Usually for "missing data" we mean, that for some objects there are not labels. For my task situation is other - labels exist for all objects from training data set, but for some objects there are not exist values of some parameters.
I'm afraid that applying semi-supervised learning is not useful (at least at this stage) as it requires building a prediction model from the full data that have NO missing value (while here the data have missing values) and use this resulting model to predict the unlabeled data (post stage--not the current situation). In fact, Sergey needs to preprocess the data before building prediction model, so he needs to handle missing values at the very early stage.
I agree with your idea that semi-supervised learning is not a proper tool in the preprocessing steps. While if there are some data has label and Sergey does not totally throw away the unlabeled data, maybe semi-supervised learning can help
Dear all, thanks for your answers. Certainly, label missing isn't problem for me - all objects have labels. Problem is rather missing of the parameter values. I will carefully study your proposals.
Dear Samer Sarsam, once more thanks for your answer ( "If the missing value is a numeric one, replace it with the mean of the associated attribute. Otherwise, replace it with the mode (if it is nominal"). In my opinion, it isn't fully correct.
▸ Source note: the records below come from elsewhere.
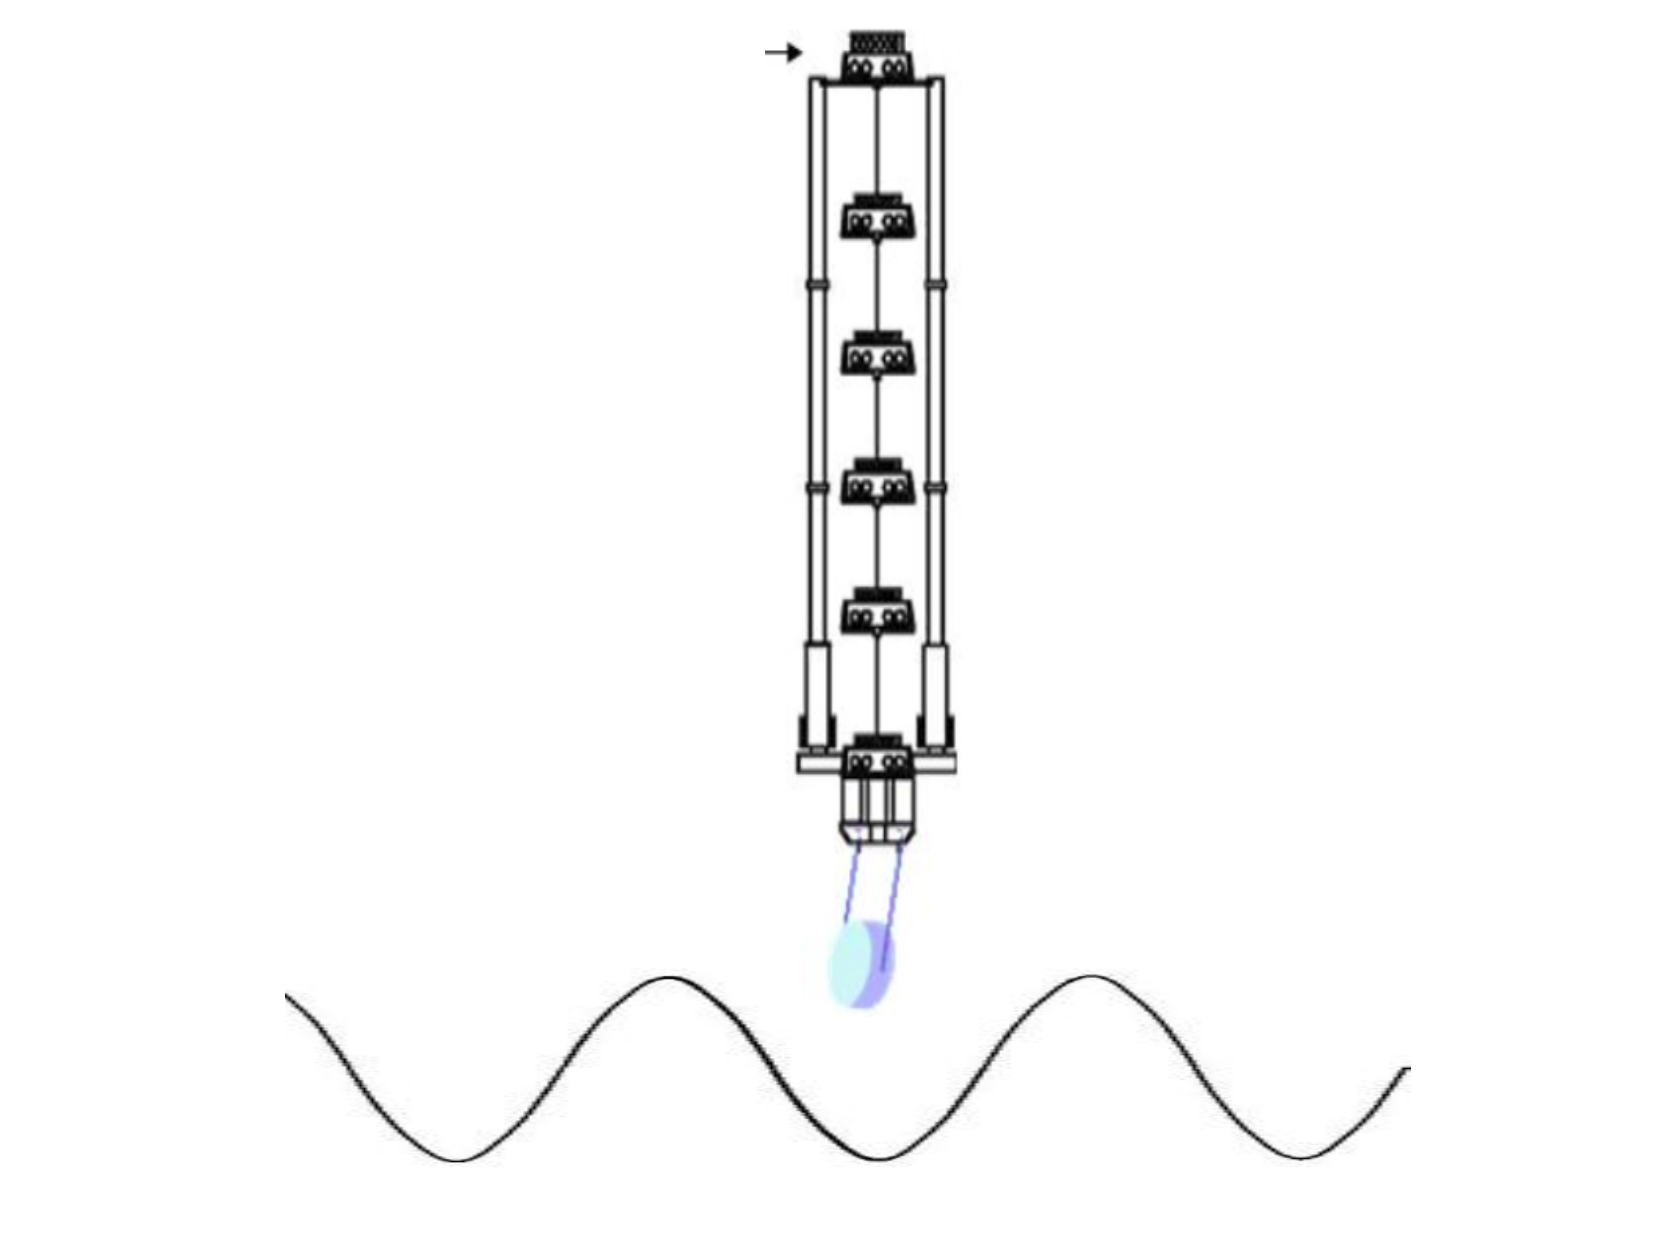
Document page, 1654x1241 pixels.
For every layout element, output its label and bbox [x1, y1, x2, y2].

picture [285, 0, 1411, 1220]
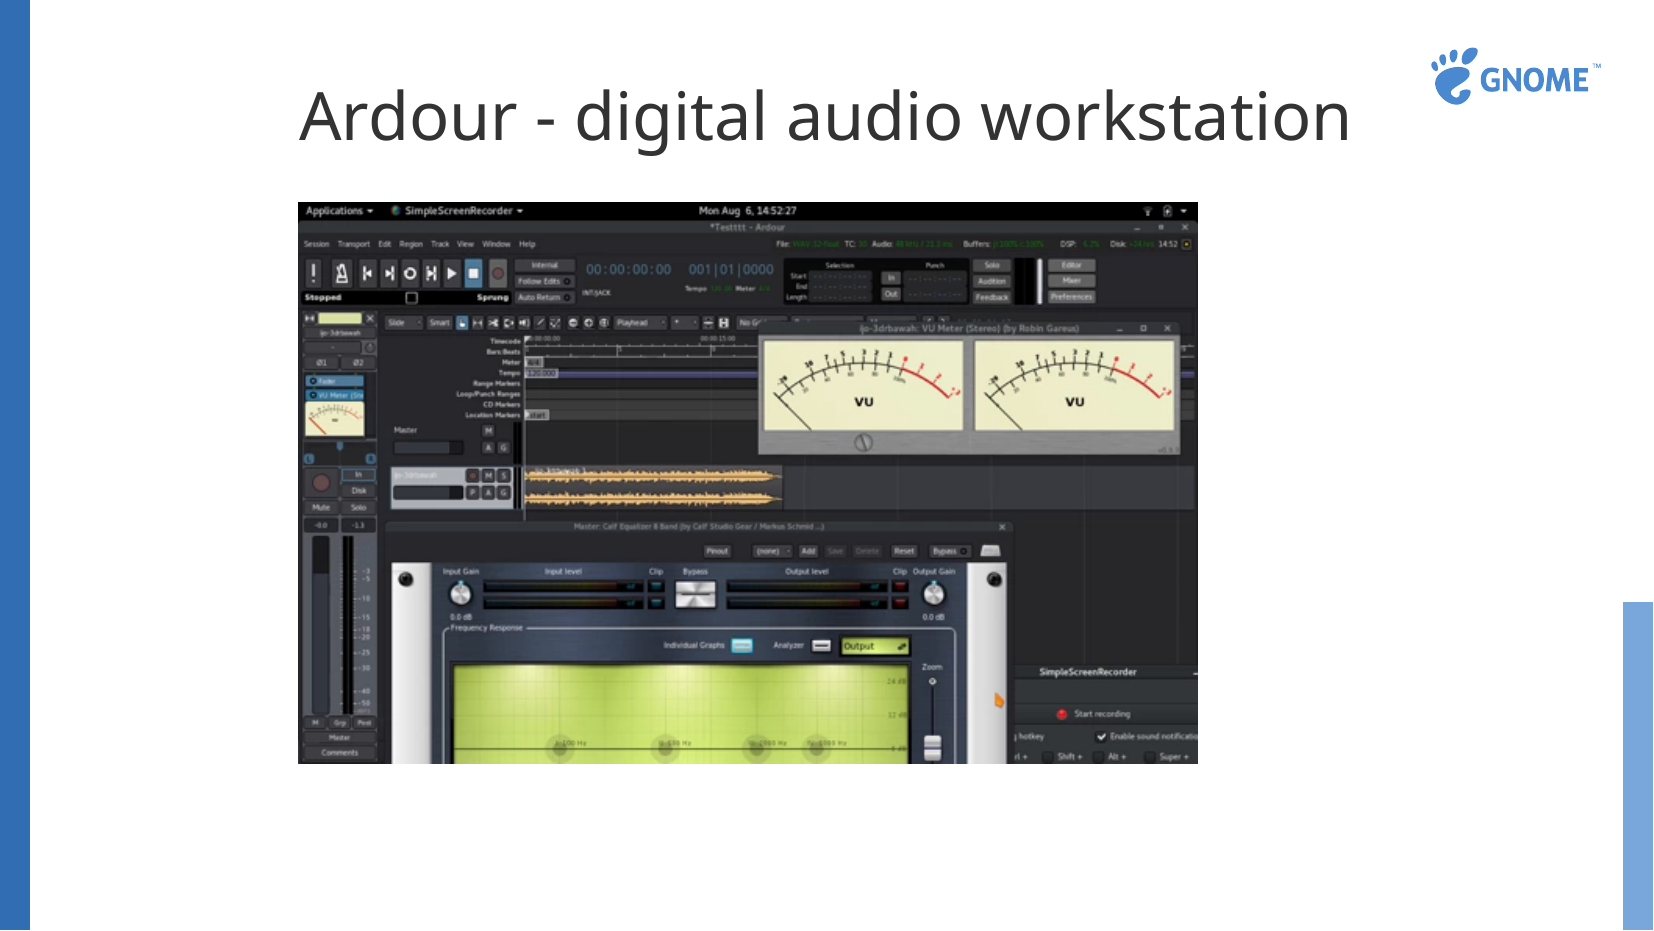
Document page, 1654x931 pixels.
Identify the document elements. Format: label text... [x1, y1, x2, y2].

title Ardour - digital audio workstation [82, 37, 1571, 193]
text_box [298, 202, 1198, 765]
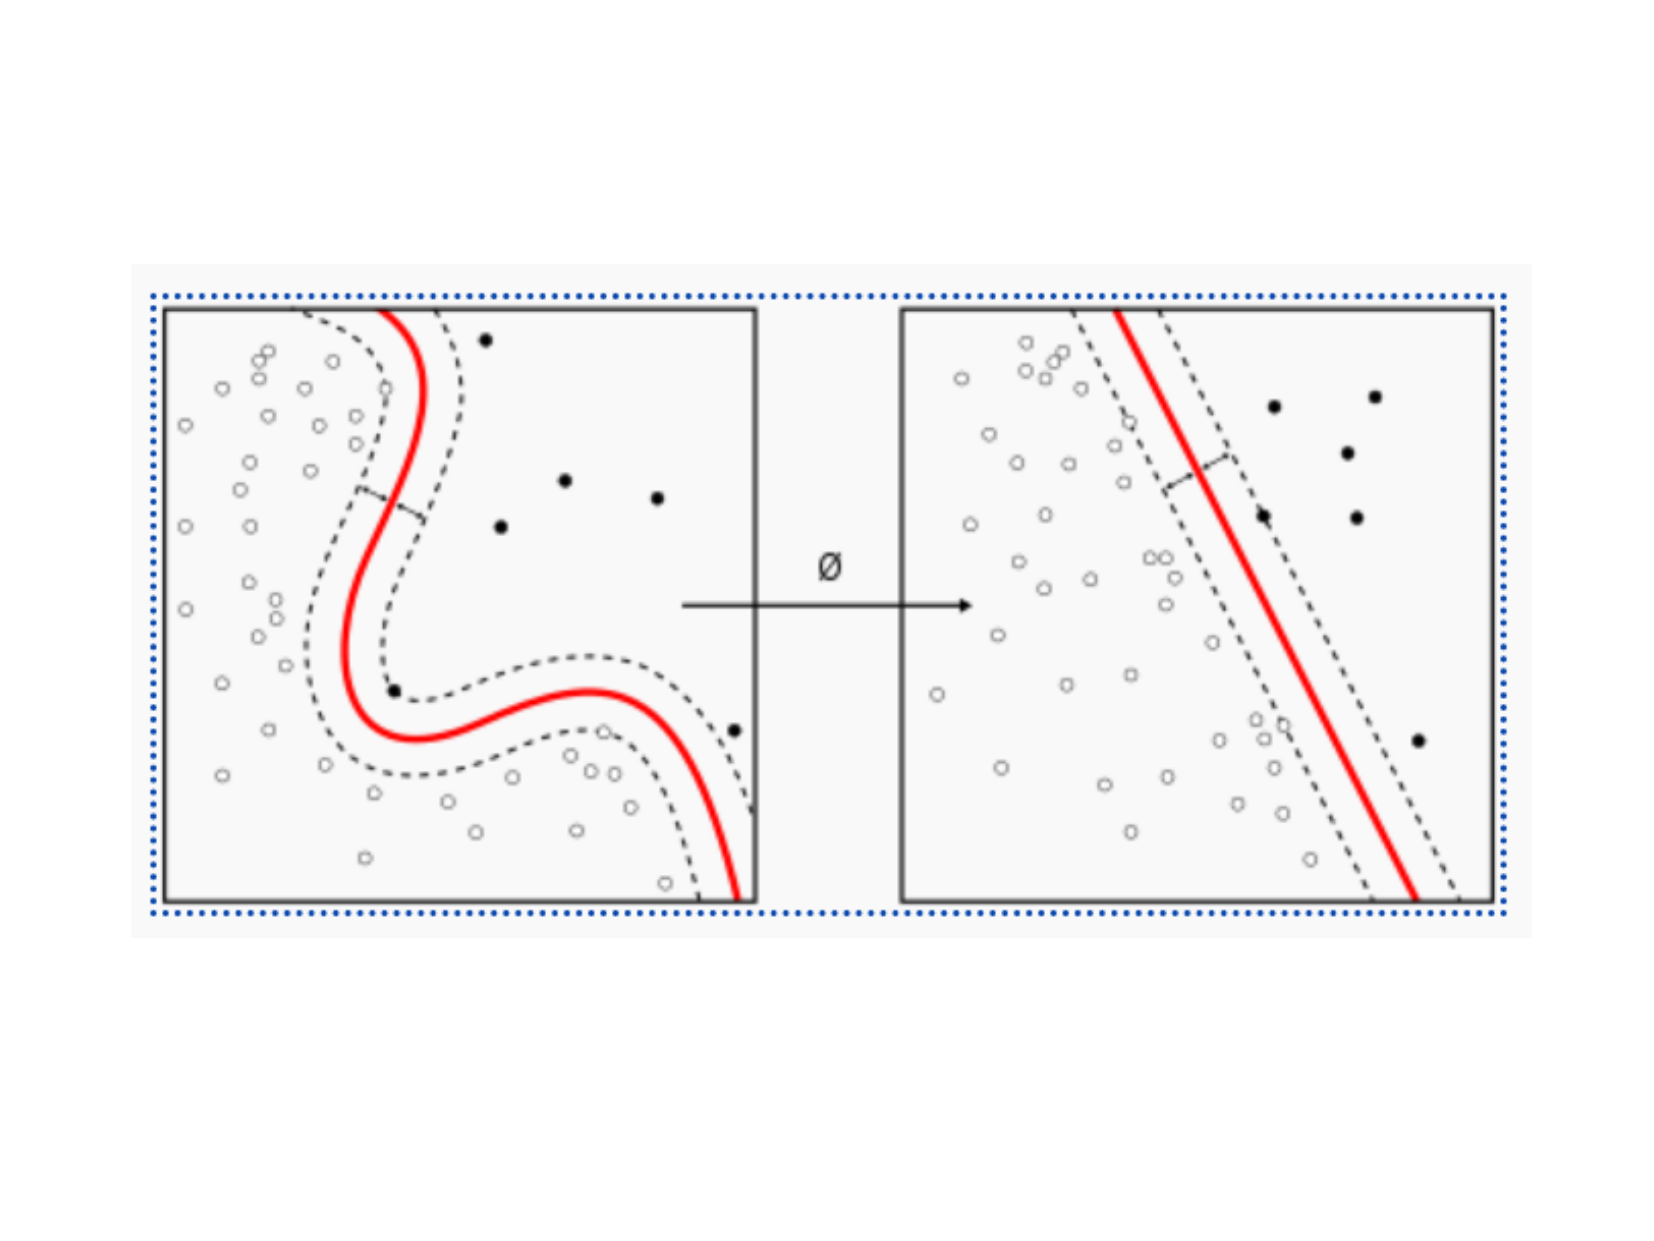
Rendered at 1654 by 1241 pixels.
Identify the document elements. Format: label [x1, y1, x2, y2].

picture [131, 264, 1532, 938]
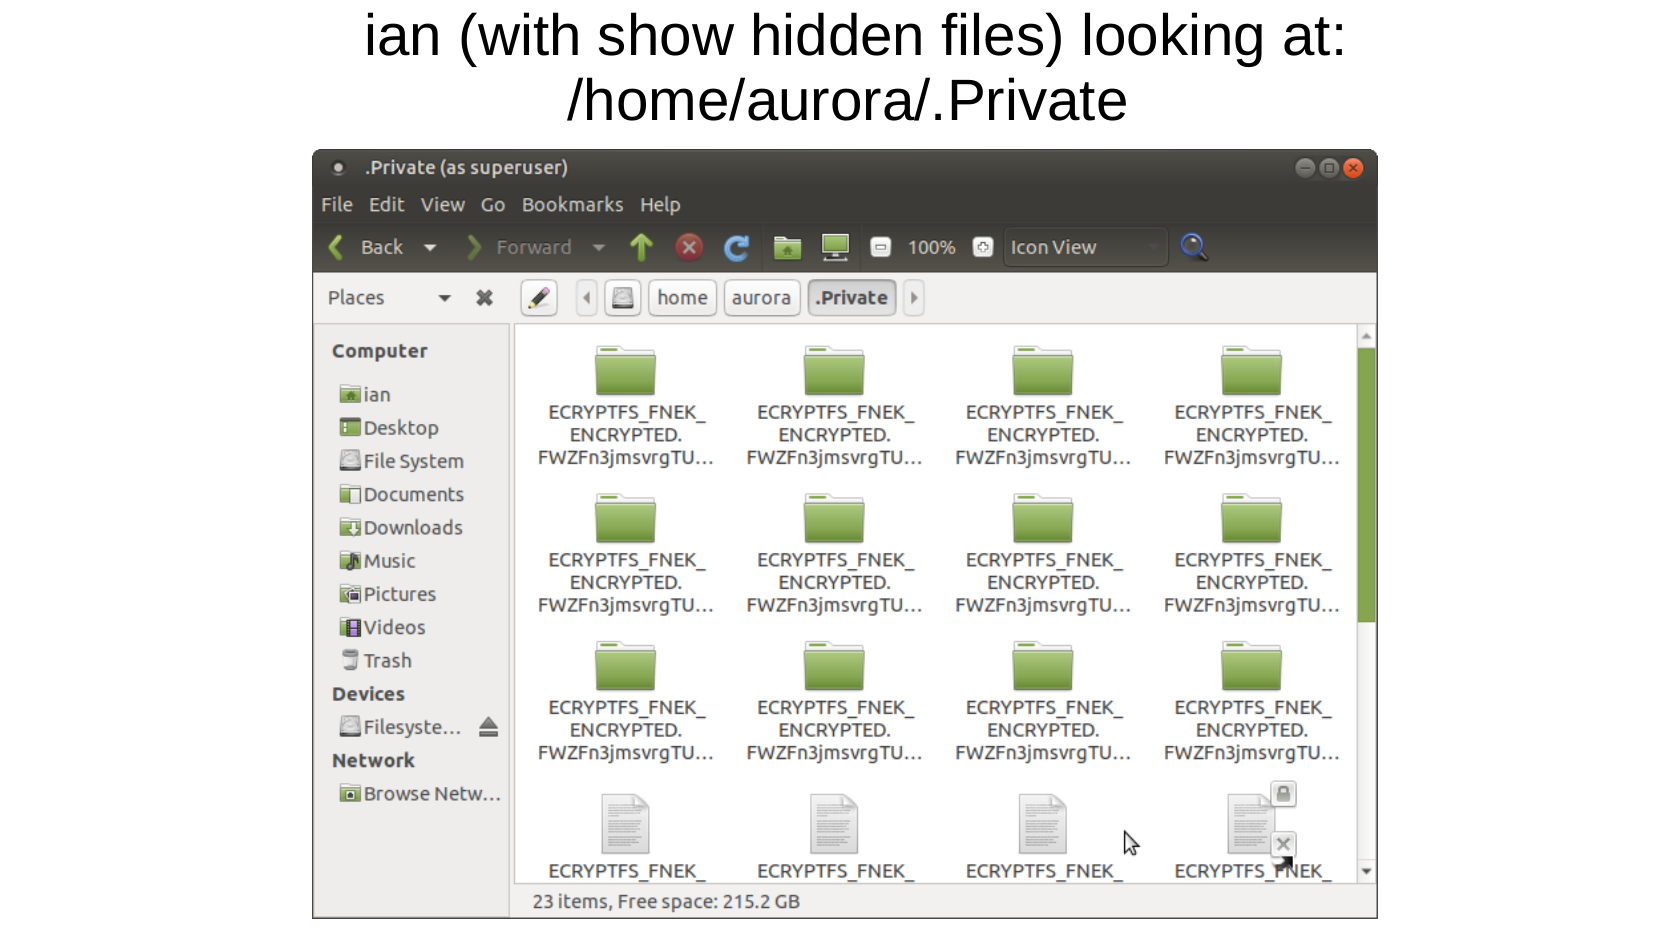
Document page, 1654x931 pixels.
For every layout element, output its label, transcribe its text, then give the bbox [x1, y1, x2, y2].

picture [312, 149, 1378, 919]
title ian (with show hidden files) looking at: /home/aurora/.Private [35, 2, 1626, 133]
Some parameters may be strong correlated, and in this case to insert missing value of some parameter we should take into account values of other (not missing!) parameters and values of correlations. Perhaps, you know some articles, which consider this approach ? Thanks beforehand. Regards, Sergey.
There is no universal perfect approach for finding hidden stuff (whatever they are), even the prediction model (with its high complexity, sometimes) that you need to build has a percentage error.
In regards to handling missing values, knowing your data is a crucial fact that you need to consider at the very early stage. The strategy I suggested is old and common one, where several resources have discussed it in the literature. For example, kindly consult the book "Data mining and predictive analytics- second edition" by Larose (2015).
On the other hand, generally, if you have a group of subjects, the dataset of each is a combination of {(instances/examples) and (attributes/features)}. In order to build a classifier model from all subjects' datasets, such datasets have to be compatible (same instance/attribute characteristics). Nevertheless, if you have missing *instances*, in some of them, you can use the strategy I suggested. But, if subject's dataset has missing *attributes*, then you can:
- either remove all these attributes from all subjects, or
- build a predictive model from all the subjects that have full attributes and use this model to predict the missing attribute(s) in each participant's dataset.
I also see following approach - step-by-step to prune (to delete) some parameters, which can have missing values, and to solve SVM task for limited amount of input parameters. Drawback is following - we should solve a few SVM tasks. e.g.. for full amount of variables, without parameter 3, without parameter 7, etc.